Der experimentelle Wirtschaftsforscher Matthias Sutter wiederum berichtete äußerst humorvoll von GPS-unterstützten Feldexperimenten mit Athener Taxifahrern die eindeutig belegen, dass mangelnde Orts- bzw. Sprachkenntnisse das Risiko unnötiger und kostspieliger Umwege drastisch erhöhen.

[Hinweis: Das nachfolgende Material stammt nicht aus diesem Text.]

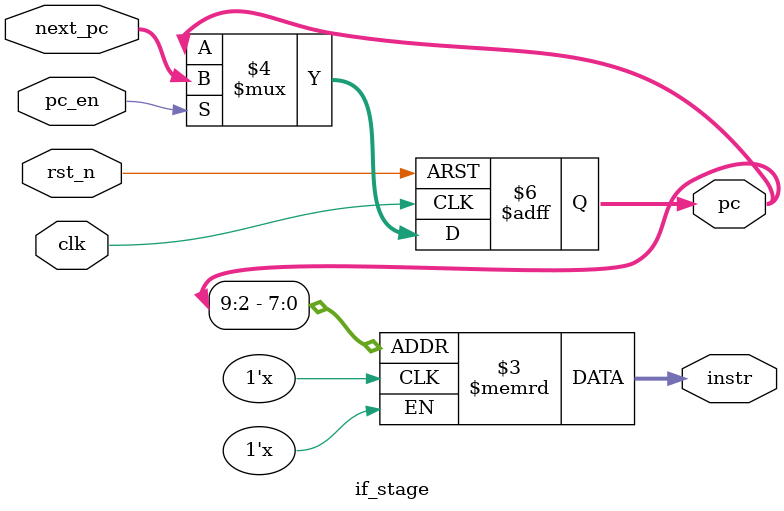
<source format=sv>
module if_stage (
    input  logic        clk,
    input  logic        rst_n,
    input  logic        pc_en,
    input  logic [15:0] next_pc,
    output logic [15:0] pc,
    output logic [15:0] instr
);
    logic [15:0] imem [0:255];

    always_ff @(posedge clk or negedge rst_n) begin
        if (!rst_n)
            pc <= 16'h0;
        else if (pc_en)
            pc <= next_pc;
    end

    assign instr = imem[pc[9:2]];
endmodule

</source>
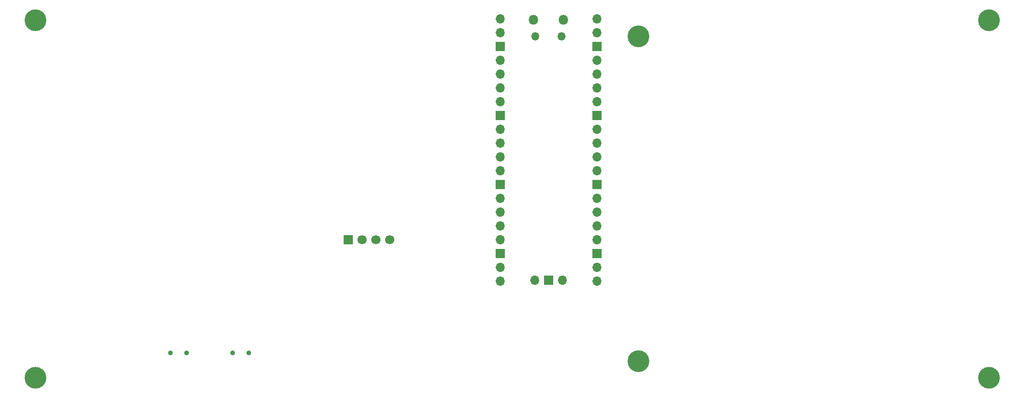
<source format=gbr>
%TF.GenerationSoftware,KiCad,Pcbnew,7.0.2-0*%
%TF.CreationDate,2023-12-08T09:20:59-06:00*%
%TF.ProjectId,CowPi-mk4b-natural,436f7750-692d-46d6-9b34-622d6e617475,mk4b*%
%TF.SameCoordinates,Original*%
%TF.FileFunction,Soldermask,Bot*%
%TF.FilePolarity,Negative*%
%FSLAX46Y46*%
G04 Gerber Fmt 4.6, Leading zero omitted, Abs format (unit mm)*
G04 Created by KiCad (PCBNEW 7.0.2-0) date 2023-12-08 09:20:59*
%MOMM*%
%LPD*%
G01*
G04 APERTURE LIST*
%ADD10O,1.800000X1.800000*%
%ADD11O,1.500000X1.500000*%
%ADD12O,1.700000X1.700000*%
%ADD13R,1.700000X1.700000*%
%ADD14C,4.000000*%
%ADD15C,0.900025*%
%ADD16C,1.700000*%
G04 APERTURE END LIST*
D10*
%TO.C,U45*%
X142055000Y-62360000D03*
D11*
X142355000Y-65390000D03*
X147205000Y-65390000D03*
D10*
X147505000Y-62360000D03*
D12*
X135890000Y-62230000D03*
X135890000Y-64770000D03*
D13*
X135890000Y-67310000D03*
D12*
X135890000Y-69850000D03*
X135890000Y-72390000D03*
X135890000Y-74930000D03*
X135890000Y-77470000D03*
D13*
X135890000Y-80010000D03*
D12*
X135890000Y-82550000D03*
X135890000Y-85090000D03*
X135890000Y-87630000D03*
X135890000Y-90170000D03*
D13*
X135890000Y-92710000D03*
D12*
X135890000Y-95250000D03*
X135890000Y-97790000D03*
X135890000Y-100330000D03*
X135890000Y-102870000D03*
D13*
X135890000Y-105410000D03*
D12*
X135890000Y-107950000D03*
X135890000Y-110490000D03*
X153670000Y-110490000D03*
X153670000Y-107950000D03*
D13*
X153670000Y-105410000D03*
D12*
X153670000Y-102870000D03*
X153670000Y-100330000D03*
X153670000Y-97790000D03*
X153670000Y-95250000D03*
D13*
X153670000Y-92710000D03*
D12*
X153670000Y-90170000D03*
X153670000Y-87630000D03*
X153670000Y-85090000D03*
X153670000Y-82550000D03*
D13*
X153670000Y-80010000D03*
D12*
X153670000Y-77470000D03*
X153670000Y-74930000D03*
X153670000Y-72390000D03*
X153670000Y-69850000D03*
D13*
X153670000Y-67310000D03*
D12*
X153670000Y-64770000D03*
X153670000Y-62230000D03*
X142240000Y-110260000D03*
D13*
X144780000Y-110260000D03*
D12*
X147320000Y-110260000D03*
%TD*%
D14*
%TO.C,H4*%
X225720656Y-62442701D03*
%TD*%
%TO.C,H1*%
X50460656Y-128212701D03*
%TD*%
D15*
%TO.C,U35*%
X75280318Y-123652650D03*
X78280318Y-123652650D03*
%TD*%
D14*
%TO.C,H3*%
X50460656Y-62442701D03*
%TD*%
%TO.C,H6*%
X161290000Y-125212701D03*
%TD*%
%TO.C,H5*%
X161290000Y-65442701D03*
%TD*%
D13*
%TO.C,J1*%
X107949984Y-102870000D03*
D16*
X110489989Y-102870000D03*
X113029995Y-102870000D03*
X115570000Y-102870000D03*
%TD*%
D14*
%TO.C,H2*%
X225720656Y-128212701D03*
%TD*%
D15*
%TO.C,U36*%
X86710318Y-123652650D03*
X89710318Y-123652650D03*
%TD*%
M02*

</source>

Magdalena Nagler sollte schließlich mit ihrem Forschungsprojekt „Trip Marks“ den Wettbewerb gewinnen. Das einzigartige Spannungsfeld von Mikrobiologie, Abenteuerlust und Kunst konnte das kritische Innsbrucker Publikum, das zugleich die Jury bildete, überzeugen.



Trip Marks

In Zusammenarbeit mit dem Innsbrucker Künstler Wolfgang Burtscher und dem Mikrobiologen Prof. Heribert Insam untersucht Magdalena Nagler an der Uni Innsbruck Bodenproben aus dem Reifenprofil Burtschers. Seit Februar 2012 radelt Wolfgang Burtscher durch 19 Länder und dokumentiert dabei seine Fahrt mit Hilfe von 21x21 cm großen, mit einem Reifenprofil vorgeprägten Blättern, die er täglich mit seinem Rad überfährt und durch GPS-Koordinaten und andere Informationen ergänzt. Täglich füllt Burtscher zudem mit sterilem Werkzeug drei Gefäße mit Bodenproben aus seinem Reifenprofil, die mittels Post das Innsbrucker Institut für Mikrobiologie erreichen. In detektivischer Kleinarbeit erforscht Magdalena Nagler das Metagenom - den genetischen Fingerabdruck – der in den Reifenspuren enthaltenen Bakterien, Pilze und Archeen und bekommt so einen Einblick in den Mikrokosmos und die mikrobielle Diversität dieser Strecke. „Das Verfahren ist ziemlich langwierig und dauert stundenlang“, erklärt Magdalena Nagler: „Als erstes muss ich die DNA aus den Proben extrahieren, dann führe ich eine PCR durch, vervielfältige die DNA und trage jene auf einem eigens hergestellten Gel auf, in dem schließlich der genetische Fingerabdruck der mikrobiellen Gemeinschaft sichtbar wird“.

Performance entscheidet

Dieses komplexe Verfahren in nur sechs Minuten einem breiten, nicht fachlich geschultem Publikum in möglichst unterhaltsamer Weise zu erläutern, war für Magdalena Nagler eine besondere Herausforderung: Wochenlang bereitete sie sich mit ihrem Team, darunter ihre Betreuerin Dr. Maria Gomez, vor und tüftelte an einer entsprechenden, auf die Grundzüge beschränkten und dennoch aussagekräftigen Performance: Mithilfe von Statisten und jeder Menge Witz erzählte sie in knapp fünf Minuten die Geschichte des bodenprobennehmenden Radfahrers und extrahierte schließlich mittels Luftschlangen die DNA aus dessen Reifen. Das Publikum war von ihrer Präsentation begeistert, und so entschied Magdalena Nagler den ersten Innsbrucker Science Slam für sich.